What We Know, and Don’t Know, About Russia’s Influence on American Elections

“The picture of what the Russians did during the election is still being filled in.”

Jake Neher/WDET

News recently surfaced that Russian operatives used social media in a massive influence campaign to affect American voters during the last presidential election. They paid for ads on Facebook and Google, and created vitriolic messages on both sides of a political divide, to widen that political gap.

For instance — think of images shared around social media that vilify football players for kneeling during the national anthem, and, conversely, images that promote the “Take a Knee” campaign in favor of those same athletes.

Reports suggest the Russian campaign used the two sides of the coin to amplify and embolden how we feel about politics, and ultimately help divide us as Americans.

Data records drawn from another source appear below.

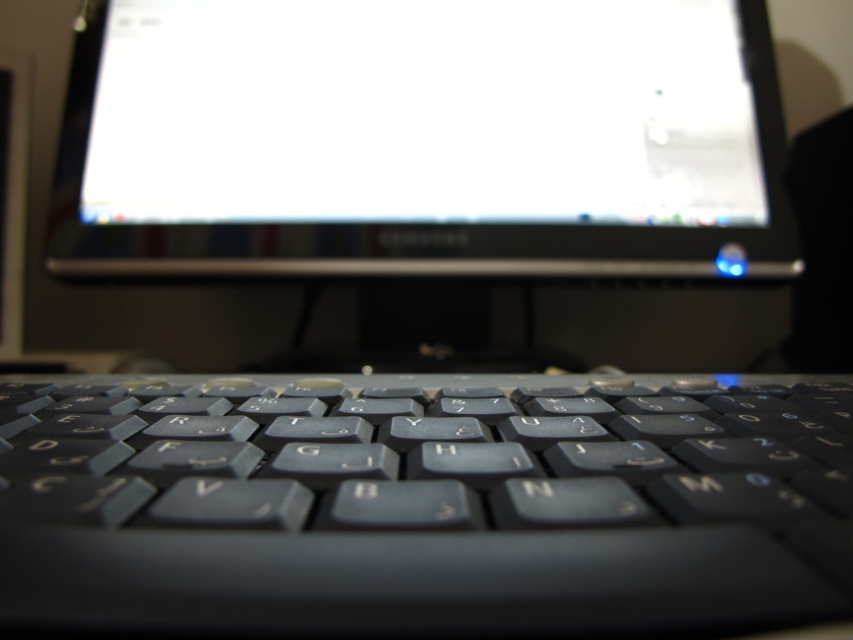
You are setting up a new laptop and need to place the matte black keyboard at center and the satin black monitor at center on a desk. Given their thickness, which one should you place closer to the edge of the desk to prevent it from hanging over?

The matte black keyboard at center is thinner than the satin black monitor at center, so you should place the satin black monitor at center closer to the edge of the desk to prevent it from hanging over since it is thicker and more likely to protrude over the edge.

You are setting up a new laptop and want to ensure proper ergonomics. The matte black keyboard at center and the satin black monitor at center need to be positioned so that your arms and eyes are at a comfortable angle. Based on their current positions, which object should you adjust to achieve this?

The matte black keyboard at center is located below the satin black monitor at center. To achieve proper ergonomics, you should adjust the satin black monitor at center to ensure it is at eye level while keeping the matte black keyboard at center at a comfortable typing height.

You are trying to navigate between two points on the laptop keyboard shown in the image. The points are labeled as point (x=489, y=570) and point (x=187, y=154). If you move from the point closer to you to the one further away, which point will you end up at?

Point (x=489, y=570) is in front of point (x=187, y=154). Therefore, moving from the closer point to the further one would mean starting at point (x=489, y=570) and ending at point (x=187, y=154).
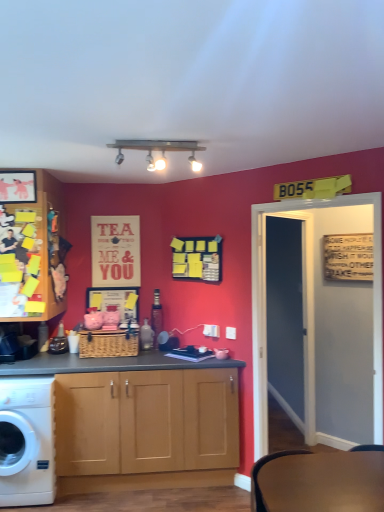
Question: Is matte black picture frame at upper left closer to the viewer compared to white plastic power outlet at center, which is the 2th power outlet in left-to-right order?

Choices:
 (A) no
 (B) yes

Answer: (B)

Question: Is matte black picture frame at upper left smaller than white plastic power outlet at center, positioned as the first power outlet in front-to-back order?

Choices:
 (A) no
 (B) yes

Answer: (A)

Question: Is matte black picture frame at upper left aimed at white plastic power outlet at center, positioned as the first power outlet in front-to-back order?

Choices:
 (A) yes
 (B) no

Answer: (B)

Question: Is matte black picture frame at upper left placed right next to white plastic power outlet at center, positioned as the first power outlet in front-to-back order?

Choices:
 (A) yes
 (B) no

Answer: (B)

Question: From the image's perspective, is matte black picture frame at upper left above white plastic power outlet at center, positioned as the first power outlet in front-to-back order?

Choices:
 (A) no
 (B) yes

Answer: (B)

Question: Considering the relative sizes of matte black picture frame at upper left and white plastic power outlet at center, acting as the first power outlet starting from the right, in the image provided, is matte black picture frame at upper left thinner than white plastic power outlet at center, acting as the first power outlet starting from the right,?

Choices:
 (A) yes
 (B) no

Answer: (B)

Question: Is brown wooden table at lower right thinner than white plastic power outlet at center, acting as the first power outlet starting from the right?

Choices:
 (A) yes
 (B) no

Answer: (B)

Question: Considering the relative positions of brown wooden table at lower right and white plastic power outlet at center, positioned as the first power outlet in front-to-back order, in the image provided, is brown wooden table at lower right to the left of white plastic power outlet at center, positioned as the first power outlet in front-to-back order, from the viewer's perspective?

Choices:
 (A) yes
 (B) no

Answer: (B)

Question: Considering the relative sizes of brown wooden table at lower right and white plastic power outlet at center, acting as the first power outlet starting from the right, in the image provided, is brown wooden table at lower right taller than white plastic power outlet at center, acting as the first power outlet starting from the right,?

Choices:
 (A) yes
 (B) no

Answer: (A)

Question: Is brown wooden table at lower right smaller than white plastic power outlet at center, acting as the first power outlet starting from the right?

Choices:
 (A) no
 (B) yes

Answer: (A)

Question: Is brown wooden table at lower right shorter than white plastic power outlet at center, positioned as the first power outlet in front-to-back order?

Choices:
 (A) yes
 (B) no

Answer: (B)

Question: From a real-world perspective, does brown wooden table at lower right stand above white plastic power outlet at center, which is the 2th power outlet in left-to-right order?

Choices:
 (A) yes
 (B) no

Answer: (B)

Question: Does woven brown picnic basket at center come in front of matte paper poster at upper center?

Choices:
 (A) no
 (B) yes

Answer: (B)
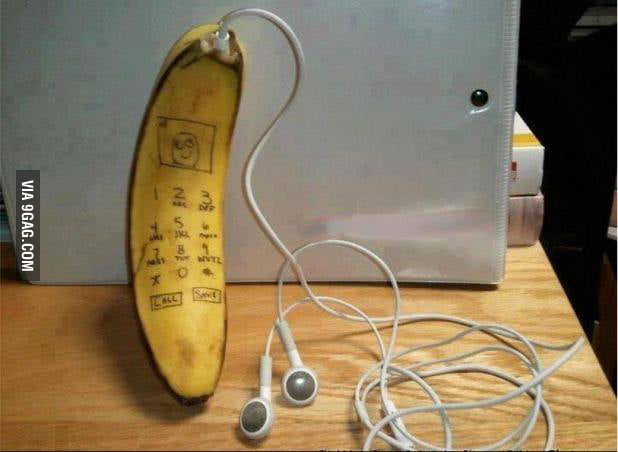
In order to click on white cord in this screenshot , I will do `click(384, 263)`.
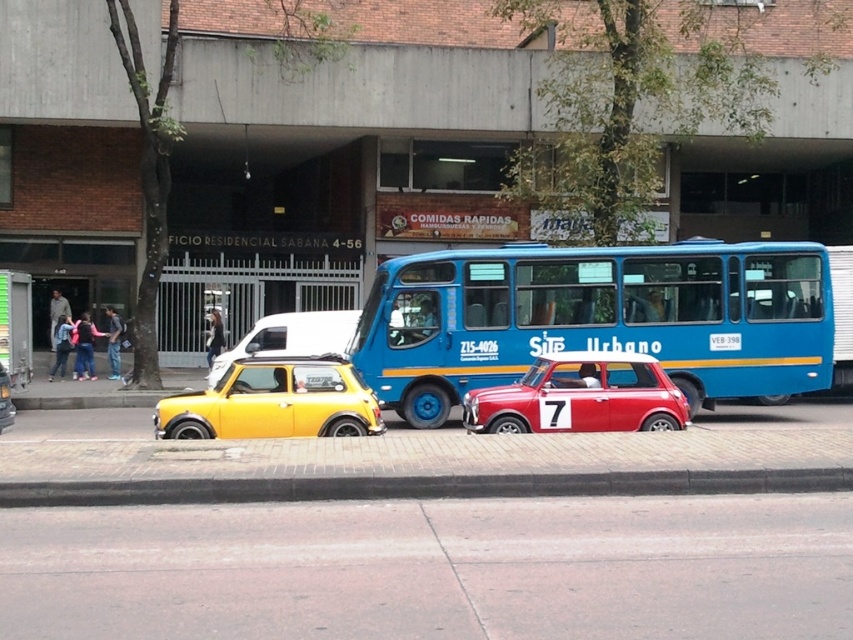
In the scene shown: You are a delivery person trying to navigate through the street scene. You need to deliver a package to a location marked by point A at point [671,486] and then to point B at point [379,408]. Which point should you visit first to follow the correct path?

You should visit point A at point [671,486] first because it is in front of point B at point [379,408], so you can reach it before moving to the latter.

You are a delivery person needing to cross the street where the shiny red car at center and the yellow matte hatchback at center are parked. The road is 8 meters wide. Can you safely cross without moving any vehicles?

The distance between the shiny red car at center and the yellow matte hatchback at center is 6.33 meters. Since the road is 8 meters wide, there is enough space remaining to cross safely without moving any vehicles.

You are a pedestrian standing at the curb and see the blue metallic bus at center and the shiny yellow car at center. Which one is positioned to the right side from your perspective?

Is this Russian strategy of disinformation new with the dawn of social media? Or is this just another chapter in a long book of the Russian government using information as its greatest weapon against foreign adversaries?

“The Soviet Union used information every day,” says Scott Shane, Washington bureau reporter for the New York Times. Shane lived in Russia in the late ’80s and early ’90s.

Shane tells Detroit Today host Stephen Henderson there’s still a lot to uncover about Russia’s infiltration of political campaigns.

“The picture of what the Russians did during the election is still being filled in.”